Este sugerente recorrido es el que nos proponen César Antonio Molina y Mauricio Wiesenthal en Lugares donde se calma el dolor y Libro de réquiems, dos obras voluminosas y entrañables, apasionadas y eruditas. Hoy nos centraremos en la primera para dedicarnos a la segunda la próxima semana.

Tiempo detenido

¿Existen lugares donde estamos libres del dolor, lugares donde no nos puede alcanzar la muerte? Se nos formula esta pregunta desde las páginas de Lugares donde se calma el dolor, para invitarnos a entrar en esos espacios donde el tiempo se detiene.

Hacia esos puntos de la tierra en los que es posible dialogar con nuestro pasado y con los viejos maestros nos lleva de la mano el autor para mostrarnos los lugares que fueron señalados, a lo largo de la historia y de la cultura, por quienes captaron su magia y en ella se quedaron enganchados.

Desde la experiencia y la emoción, el poeta, crítico y ensayista César Antonio Molina, que fuera en otro tiempo director del Instituto Cervantes y Ministro de Cultura, cartografía un fascinante mapa de rincones para el sosiego. Un viaje que arranca en la colina de Posillipo, frene a la bahía de Nápoles, al pie de la que desembarcó el Eneas de Virgilio para quedar deslumbrado por una de las esquinas más míticas y bellas del planeta.

Desde allí arranca ese periplo cautivador que nos atrapa y nos enseña a mirar de otro modo hacia un mundo intemporal y perdurable por el que desfilan delicatessen de los cinco continentes.

De viaje

Ascendemos el Vesubio envueltos en las palabras “había quienes por miedo a la muerte llamaban a la muerte” con las que Plinio el Joven expresaba el terror provocado en el año 79 antes de Cristo por la terrible erupción de aquel volcán.

Recorremos San Petersburgo cautivados por la prosa de Pushkin, el recuerdo de Nabokov, la música de Chaikovski que aquí decidió dejarlo todo, y la vida, en noviembre de 1893 tras rematar la composición de su sinfonía Patética y un sol frambuesa descansa sobre la belleza de la Casa de las Fuentes y el Canal Priazchka.

O nos refugiamos en el Village, ese exclusivo barrio neoyorquino que fuese hasta muy avanzado el siglo XIX un pequeño pueblo en el que se refugiaron los habitantes de Manhattan durante la epidemia de fiebre amarilla de 1822.

Y el Lago de las Flores de Loto, en Pekín, o la recoleta ciudad brasileña de Petrópolis en donde el escritor Zweig decidió claudicar y en compañía de su mujer brindar con veneno y largarse al otro barrio.

O aquel cementerio de Rabat que alberga una tumba que implora silencio y respeto porque en ella yace un enamorado, una tumba sobre la que van y vienen parsimoniosamente las cigüeñas como si fueran los pensamientos que regresan de ser pensamientos.

O la luz ocre del atardecer sobre el parisino cementerio de Montmartre en donde tres rosas rojas permanecen frescas cada día sobre la piedra que arropa al cineasta François Truffraut.

Sentidos y vividos

Y a la hora en que se duermen las farolas, la nieve haciendo traslúcida la madrugada de un Moscú “que no tiene un lugar para mí”, como escribió poco antes de arrancarse el corazón Marina Tsvietáieva, acaso la más grande creadora que haya dado el alma rusa a la expresión poética.
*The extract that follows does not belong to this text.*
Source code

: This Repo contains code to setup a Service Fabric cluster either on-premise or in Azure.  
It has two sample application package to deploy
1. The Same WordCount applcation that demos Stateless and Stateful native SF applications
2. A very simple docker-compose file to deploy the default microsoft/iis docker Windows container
O las orillas verdes de los ríos Grande y Jomulco próximos a Zacatecas, en México.

Y esquinas de Roma, y puentes sobre el Drina en la antigua Yugoslavia, y el Buenos Aires de los hoteles perdidos, de las estaciones de ferrocarril que miran, enfermas de nostalgia, hacia el Río de la Plata. O la diminuta estancia del Callejón de Oro, en Praga, desde la que Franz Kafka tejía historias adelantadas a su tiempo para denunciar la grandeza y la miseria de la condición humana.

Un aluvión de lugares sentidos y vividos por quienes, con sus obras, han contribuido a dibujar trazos sin los que hoy no concebimos la historia del hombre sobre el mundo. Espacios donde se calma el dolor porque, como escribió La Bruyere: «Admiramos ciertos lugares; otros nos conmueven y desearíamos vivir en ellos. Porque dependemos de los lugares en lo que atañe al espíritu, el humor, la pasión, el gusto y los sentimientos».

Dejémonos llevar. Viajemos. Nos nos obsesionemos con llegar. Viajar también es el trayecto; el estar yendo. Disfrutemos ahora de esta oportunidad, del lujo de hacerlo hacia lugares donde el dolor se calma.

Lugares donde se calma el dolor.

César Antonio Molina.

Ediciones Destino. Colección Áncora y Delfín.